*** Supplied passage

Archive for the 'Seafood Recipes' Category

Coquille st. Jacques Recipe

The classic creamed scallop dish. Large scallop shells are natural microwave utensils for this.

Ingredients:

3 tablespoons butter
1 jar (4-oz.) sliced mushrooms
2 green onions, sliced
1/4 cup chopped celery
2 tablespoons flour
1/2 teaspoon salt
1/4 teaspoon thyme
1 tablespoon pimiento chopped
1/3 cup white wine
1 lb raw scallops
1/4 cup dairy half & half
1 egg yolk, beaten

Preparation Method:

In 2-qt casserole place butter, mushrooms, onions and celery. Microwave at High 2 to 3 Minutes, stirring after 1 minute.

Stir in flour, salt, thyme and pimiento well, then wine and scallops, stirring again. Microwave at High 5 to 6 Minutes, stirring after 2 minutes.

Divide mixture among 4 scallop shells. Top with Crumb Mixture (below). Cover with wax paper. Microwave at Medium High 7 to 9 Minutes, rearranging after 4 minutes, until hot.

******
*** Record extracts

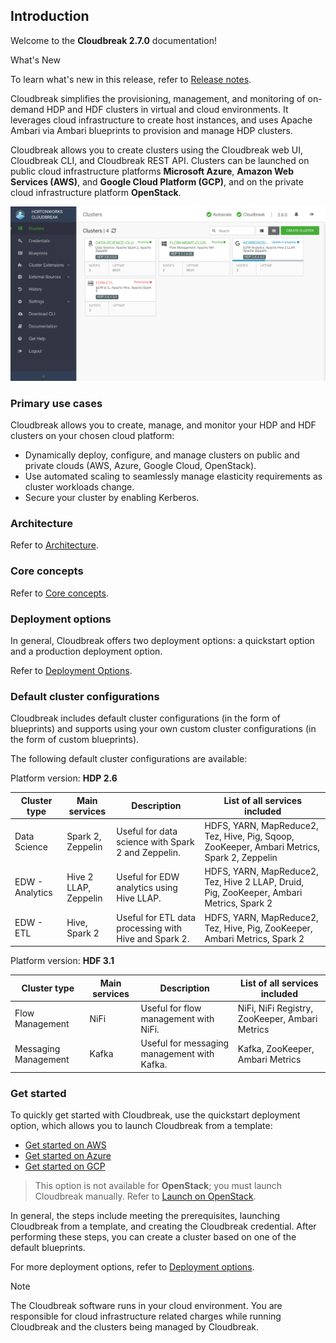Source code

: ## Introduction

Welcome to the **Cloudbreak 2.7.0** documentation! 

<div class="note">
    <p class="first admonition-title">What's New</p>
    <p class="last">To learn what's new in this release, refer to <a href="../releasenotes/index.html">Release notes</a>.</p>
</div>

Cloudbreak simplifies the provisioning, management, and monitoring of on-demand HDP and HDF clusters in virtual and cloud environments. It leverages cloud infrastructure to create host instances, and uses Apache Ambari via Ambari blueprints to provision and manage HDP clusters. 

Cloudbreak allows you to create clusters using the Cloudbreak web UI, Cloudbreak CLI, and Cloudbreak REST API. Clusters can be launched on public cloud infrastructure platforms **Microsoft Azure**, **Amazon Web Services (AWS)**, and **Google Cloud Platform (GCP)**, and on the private cloud infrastructure platform **OpenStack**.

<a href="./images/cb_cb-ui3.png" target="_blank" title="click to enlarge"><img src="./images/cb_cb-ui3.png" width="650" title="Cloudbreak web UI"></a>   


### Primary use cases

Cloudbreak allows you to create, manage, and monitor your HDP and HDF clusters on your chosen cloud platform:

* Dynamically deploy, configure, and manage clusters on public and private clouds (AWS, Azure, Google Cloud, OpenStack).   
* Use automated scaling to seamlessly manage elasticity requirements as cluster workloads change.  
* Secure your cluster by enabling Kerberos.  


### Architecture 

Refer to [Architecture](architecture.md).


### Core concepts   

Refer to [Core concepts](architecture.md#core-concepts). 


### Deployment options

In general, Cloudbreak offers two deployment options: a quickstart option and a production deployment option. 

Refer to [Deployment Options](deployment-options.md).  
 

### Default cluster configurations

Cloudbreak includes default cluster configurations (in the form of blueprints) and supports using your own custom cluster configurations (in the form of custom blueprints).

The following default cluster configurations are available:


Platform version: **HDP 2.6**

| Cluster type  | Main services | Description |  List of all services included |
|---|---|---|---|
| Data Science | <i class="fa fa-check" style="color: green"></i> Spark 2,<br>Zeppelin | Useful for data science with Spark 2 and Zeppelin. | HDFS, YARN, MapReduce2, Tez, Hive, Pig, Sqoop, ZooKeeper, Ambari Metrics, Spark 2, Zeppelin |
| EDW - Analytics | <span><i class="fa fa-check" style="color: green"></i> Hive 2 LLAP</span>,<br>Zeppelin | Useful for EDW analytics using Hive LLAP. | HDFS, YARN, MapReduce2, Tez, Hive 2 LLAP, Druid, Pig, ZooKeeper, Ambari Metrics, Spark 2 | 
| EDW - ETL | <i class="fa fa-check" style="color: green"></i> Hive,<br> Spark 2 | Useful for ETL data processing with Hive and Spark 2. | HDFS, YARN, MapReduce2, Tez, Hive, Pig, ZooKeeper, Ambari Metrics, Spark 2 |


Platform version: **HDF 3.1**

| Cluster type  | Main services | Description |  List of all services included |
|---|---|---|---|
| Flow Management | <i class="fa fa-check" style="color: green"></i> NiFi | Useful for flow management with NiFi. | NiFi, NiFi Registry, ZooKeeper, Ambari Metrics |
| Messaging Management | <i class="fa fa-check" style="color: green"></i> Kafka |  Useful for messaging management with Kafka. | Kafka, ZooKeeper, Ambari Metrics |


### Get started

To quickly get started with Cloudbreak, use the quickstart deployment option, which allows you to launch Cloudbreak from a template: 

* [Get started on AWS](aws-launch.md)  
* [Get started on Azure](azure-launch.md) 
* [Get started on GCP](gcp-launch.md)  

> This option is not available for **OpenStack**; you must launch Cloudbreak manually. Refer to [Launch on OpenStack](os-launch.md).    

In general, the steps include meeting the prerequisites, launching Cloudbreak from a template, and creating the Cloudbreak credential. After performing these steps, you can create a cluster based on one of the default blueprints.

For more deployment options, refer to [Deployment options](deployment-options.md).


<div class="note">
    <p class="first admonition-title">Note</p>
    <p class="last">The Cloudbreak software runs in your cloud environment. You are responsible for cloud infrastructure related charges while running Cloudbreak and the clusters being managed by Cloudbreak.</p>
</div>



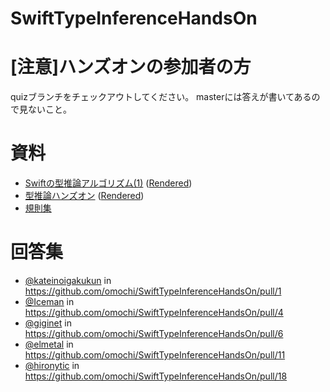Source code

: # SwiftTypeInferenceHandsOn

# [注意]ハンズオンの参加者の方

quizブランチをチェックアウトしてください。
masterには答えが書いてあるので見ないこと。

# 資料

- [Swiftの型推論アルゴリズム(1)](Docs/sema1.md)
  ([Rendered](https://speakerdeck.com/omochi/swiftfalsexing-tui-lun-arugorizumu-1))
- [型推論ハンズオン](Docs/camp.md)
  ([Rendered](https://speakerdeck.com/omochi/xing-tui-lun-hanzuon))
- [規則集](Docs/rules.md)

# 回答集

- [@kateinoigakukun](https://github.com/kateinoigakukun) in https://github.com/omochi/SwiftTypeInferenceHandsOn/pull/1
- [@Iceman](https://github.com/sidepelican) in https://github.com/omochi/SwiftTypeInferenceHandsOn/pull/4
- [@giginet](https://github.com/giginet) in https://github.com/omochi/SwiftTypeInferenceHandsOn/pull/6
- [@elmetal](https://github.com/elmetal) in https://github.com/omochi/SwiftTypeInferenceHandsOn/pull/11
- [@hironytic](https://github.com/hironytic) in https://github.com/omochi/SwiftTypeInferenceHandsOn/pull/18
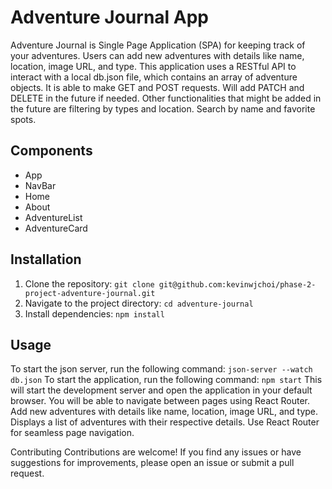 # Adventure Journal App

Adventure Journal is Single Page Application (SPA) for keeping track of your adventures. Users can add new adventures with details like name, location, image URL, and type. This application uses a RESTful API to interact with a local db.json file, which contains an array of adventure objects. It is able to make GET and POST requests. Will add PATCH and DELETE in the future if needed. Other functionalities that might be added in the future are filtering by types and location. Search by name and favorite spots. 

## Components

- App
- NavBar
- Home
- About
- AdventureList
- AdventureCard

## Installation

1. Clone the repository: `git clone git@github.com:kevinwjchoi/phase-2-project-adventure-journal.git`
2. Navigate to the project directory: `cd adventure-journal`
3. Install dependencies: `npm install`

## Usage
To start the json server, run the following command: 
`json-server --watch db.json`
To start the application, run the following command:
`npm start`
This will start the development server and open the application in your default browser. You will be able to navigate between pages using React Router. Add new adventures with details like name, location, image URL, and type. Displays a list of adventures with their respective details. Use React Router for seamless page navigation. 

Contributing Contributions are welcome! If you find any issues or have suggestions for improvements, please open an issue or submit a pull request.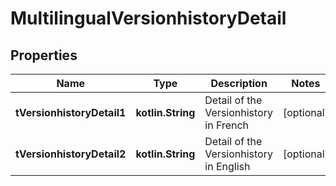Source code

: 
# MultilingualVersionhistoryDetail

## Properties
| Name | Type | Description | Notes |
| ------------ | ------------- | ------------- | ------------- |
| **tVersionhistoryDetail1** | **kotlin.String** | Detail of the Versionhistory in French |  [optional] |
| **tVersionhistoryDetail2** | **kotlin.String** | Detail of the Versionhistory in English |  [optional] |



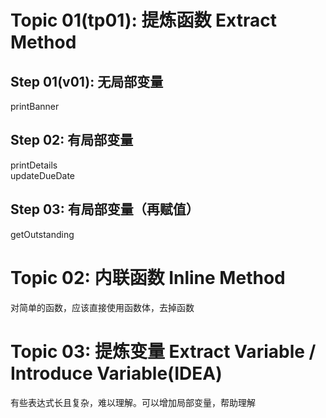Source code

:# Topic 01(tp01): 提炼函数 Extract Method
## Step 01(v01): 无局部变量
printBanner

## Step 02: 有局部变量
printDetails  
updateDueDate

## Step 03: 有局部变量（再赋值）
getOutstanding

# Topic 02: 内联函数 Inline Method
对简单的函数，应该直接使用函数体，去掉函数

# Topic 03: 提炼变量 Extract Variable / Introduce Variable(IDEA)
有些表达式长且复杂，难以理解。可以增加局部变量，帮助理解
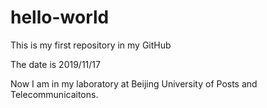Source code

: # hello-world
This is my first repository in my GitHub

The date is 2019/11/17

Now I am in my laboratory at Beijing University of Posts and Telecommunicaitons.

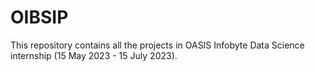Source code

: # OIBSIP
This repository contains all the projects in OASIS Infobyte Data Science internship (15 May 2023 - 15 July 2023). 
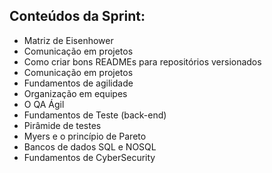 ## Conteúdos da Sprint:

- Matriz de Eisenhower
- Comunicação em projetos
- Como criar bons READMEs para repositórios versionados
- Comunicação em projetos
- Fundamentos de agilidade
- Organização em equipes
- O QA Ágil
- Fundamentos de Teste (back-end)
- Pirâmide de testes
- Myers e o princípio de Pareto
- Bancos de dados SQL e NOSQL
- Fundamentos de CyberSecurity
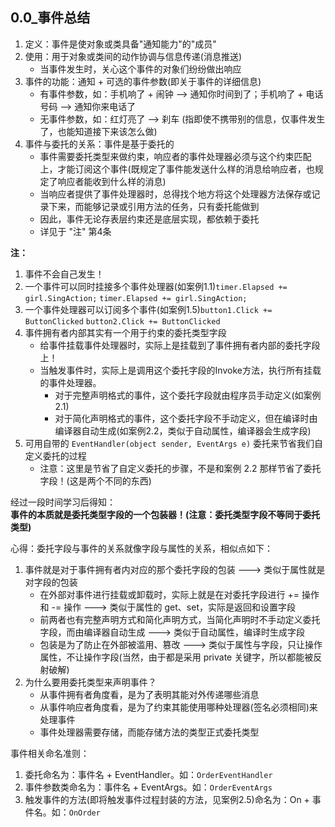 ## 0.0_事件总结

1. 定义：事件是使对象或类具备"通知能力"的"成员"
2. 使用：用于对象或类间的动作协调与信息传递(消息推送)
   - 当事件发生时，关心这个事件的对象们纷纷做出响应
3. 事件的功能：通知 + 可选的事件参数(即关于事件的详细信息)
   - 有事件参数，如：手机响了 + 闹钟  --> 通知你时间到了；手机响了 + 电话号码 --> 通知你来电话了
   - 无事件参数，如：红灯亮了 --> 刹车 (指即使不携带别的信息，仅事件发生了，也能知道接下来该怎么做)
4. 事件与委托的关系：事件是基于委托的
   - 事件需要委托类型来做约束，响应者的事件处理器必须与这个约束匹配上，才能订阅这个事件(既规定了事件能发送什么样的消息给响应者，也规定了响应者能收到什么样的消息)
   - 当响应者提供了事件处理器时，总得找个地方将这个处理器方法保存或记录下来，而能够记录或引用方法的任务，只有委托能做到
   - 因此，事件无论存表层约束还是底层实现，都依赖于委托
   - 详见于 "注" 第4条


**注：**
1. 事件不会自己发生！
2. 一个事件可以同时挂接多个事件处理器(如案例1.1)`timer.Elapsed += girl.SingAction;` `timer.Elapsed += girl.SingAction;`
3. 一个事件处理器可以订阅多个事件(如案例1.5)`button1.Click += ButtonClicked` `button2.Click += ButtonClicked`
4. 事件拥有者内部其实有一个用于约束的委托类型字段
   - 给事件挂载事件处理器时，实际上是挂载到了事件拥有者内部的委托字段上！
   - 当触发事件时，实际上是调用这个委托字段的Invoke方法，执行所有挂载的事件处理器。
     - 对于完整声明格式的事件，这个委托字段就由程序员手动定义(如案例2.1)
     - 对于简化声明格式的事件，这个委托字段不手动定义，但在编译时由编译器自动生成(如案例2.2，类似于自动属性，编译器会生成字段)
5. 可用自带的 `EventHandler(object sender, EventArgs e)` 委托来节省我们自定义委托的过程
   -  注意：这里是节省了自定义委托的步骤，不是和案例 2.2 那样节省了委托字段！(这是两个不同的东西) 

经过一段时间学习后得知：  
**事件的本质就是委托类型字段的一个包装器！(注意：委托类型字段不等同于委托类型)**

心得：委托字段与事件的关系就像字段与属性的关系，相似点如下：
1. 事件就是对于事件拥有者内对应的那个委托字段的包装 ---> 类似于属性就是对字段的包装
   - 在外部对事件进行挂载或卸载时，实际上就是在对委托字段进行 += 操作和 -= 操作 ---> 类似于属性的 get、set，实际是返回和设置字段
   - 前两者也有完整声明方式和简化声明方式，当简化声明时不手动定义委托字段，而由编译器自动生成 ---> 类似于自动属性，编译时生成字段
   - 包装是为了防止在外部被滥用、篡改 ---> 类似于属性与字段，只让操作属性，不让操作字段(当然，由于都是采用 private 关键字，所以都能被反射破解)
2. 为什么要用委托类型来声明事件？
   - 从事件拥有者角度看，是为了表明其能对外传递哪些消息
   - 从事件响应者角度看，是为了约束其能使用哪种处理器(签名必须相同)来处理事件
   - 事件处理器需要存储，而能存储方法的类型正式委托类型

事件相关命名准则：
1. 委托命名为：事件名 + EventHandler。如：`OrderEventHandler`
2. 事件参数类命名为：事件名 + EventArgs。如：`OrderEventArgs`
3. 触发事件的方法(即将触发事件过程封装的方法，见案例2.5)命名为：On + 事件名。如：`OnOrder`
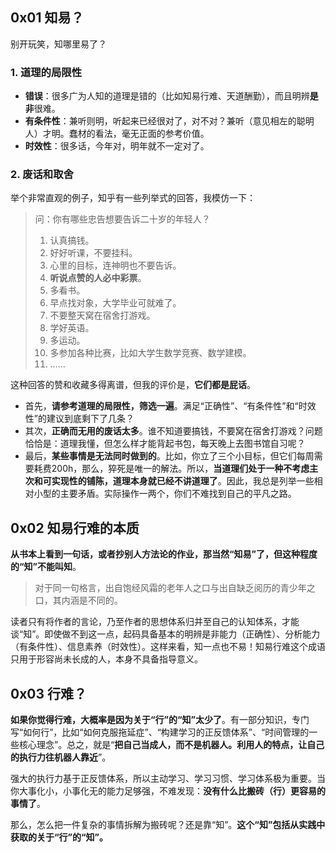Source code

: ## 0x01 知易？

别开玩笑，知哪里易了？

### 1. 道理的局限性

- **错误**：很多广为人知的道理是错的（比如知易行难、天道酬勤），而且明辨**是非**很难。
- **有条件性**：兼听则明，听起来已经很对了，对不对？兼听（意见相左的聪明人）才明。蠢材的看法，毫无正面的参考价值。
- **时效性**：很多话，今年对，明年就不一定对了。

### 2. 废话和取舍

举个非常直观的例子，知乎有一些列举式的回答，我模仿一下：

> 问：你有哪些忠告想要告诉二十岁的年轻人？ 
> 
> 1. 认真搞钱。 
> 2. 好好听课，不要挂科。 
> 3. 心里的目标，连神明也不要告诉。 
> 4. **听说点赞的人必中彩票**。
> 5. 多看书。 
> 6. 早点找对象，大学毕业可就难了。 
> 7. 不要整天窝在宿舍打游戏。 
> 8. 学好英语。 
> 9. 多运动。
> 10. 多参加各种比赛，比如大学生数学竞赛、数学建模。 
> 11. ……

这种回答的赞和收藏多得离谱，但我的评价是，**它们都是屁话**。

- 首先，**请参考道理的局限性，筛选一遍**。满足“正确性”、“有条件性”和“时效性”的建议到底剩下了几条？
- 其次，**正确而无用的废话太多**。谁不知道要搞钱，不要窝在宿舍打游戏？问题恰恰是：道理我懂，但怎么样才能背起书包，每天晚上去图书馆自习呢？
- 最后，**某些事情是无法同时做到的**。比如，你立了三个小目标，但它们每周需要耗费200h，那么，猝死是唯一的解法。所以，**当道理们处于一种不考虑主次和可实现性的铺陈，道理本身就已经不讲道理了**。因此，我总是列举一些相对小型的主要矛盾。实际操作一两个，你们不难找到自己的平凡之路。

## 0x02 知易行难的本质

**从书本上看到一句话，或者抄别人方法论的作业，那当然“知易”了，但这种程度的“知”不能叫知**。

> 对于同一句格言，出自饱经风霜的老年人之口与出自缺乏阅历的青少年之口，其内涵是不同的。

读者只有将作者的言论，乃至作者的思想体系归并至自己的认知体系，才能谈“知”。即使做不到这一点，起码具备基本的明辨是非能力（正确性）、分析能力（有条件性）、信息素养（时效性）。这样来看，知一点也不易！知易行难这个成语只用于形容尚未长成的人，本身不具备指导意义。

## 0x03 行难？

**如果你觉得行难，大概率是因为关于“行”的“知”太少了**。有一部分知识，专门写“如何行”，比如“如何克服拖延症”、“构建学习的正反馈体系”、“时间管理的一些核心理念”。总之，就是“**把自己当成人，而不是机器人。利用人的特点，让自己的执行力往机器人靠近**”。

强大的执行力基于正反馈体系，所以主动学习、学习习惯、学习体系极为重要。当你大事化小，小事化无的能力足够强，不难发现：**没有什么比搬砖（行）更容易的事情了**。

那么，怎么把一件复杂的事情拆解为搬砖呢？还是靠“知”。**这个“知”包括从实践中获取的关于“行”的“知”。**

******

--- Questions to answer ---
1. Reproduce word for word the part of the scallop recipe starting with "Archive for the" and going on through "utensils for this.".
2. In the scallop recipe, what size of casserole holds the butter, mushrooms, onions and celery?
3. Write what comes next in the scallop recipe, picking up after its final sentence.

--- Results by task ---
1.
Archive for the 'Seafood Recipes' Category

Coquille st. Jacques Recipe

The classic creamed scallop dish. Large scallop shells are natural microwave utensils for this.

2. A 2-quart casserole.

3.
Crump mixture: In small bowl, place 2 tablespoons butter. Microwave at High 1/4 to 1/2 Minute, until melted. Stir in 1/4 cup fine dry bread crumbs and 2 tablespoons parmesan cheese.

January 28 2008 | Seafood Recipes | No Comments »

Crab Imperial Recipe

Crab Imperial
Ingredients:

2 tablespoons butter
2 tablespoons flour
1 teaspoon salt
3/4 teaspoon pepper
1 teaspoon dry mustard
1 cup dairy half & half
1 teaspoon lemon juice
2 teaspoons Worcestershire sauce
2 tablespoons minced green pepper
2 tablespoons minced pimiento
1 egg, beaten
1 lb. lump crabmeat
1/2 cup fine dry bread crumbs
1/4 cup melted butter

Preparation Method:

In 1 1/2-qt. casserole place butter. Microwave at High 1/2 Minute, until melted. Stir in flour, salt, pepper and mustard until smooth. Microwave at High 1 minute.

Very slowly stir in half & half until mixture is smooth. Add lemon juice, Worcestershire suauce, green pepper and pimiento. Microwave at High 3 to 3 1/2 Minutes, until thickened, stirring every minute.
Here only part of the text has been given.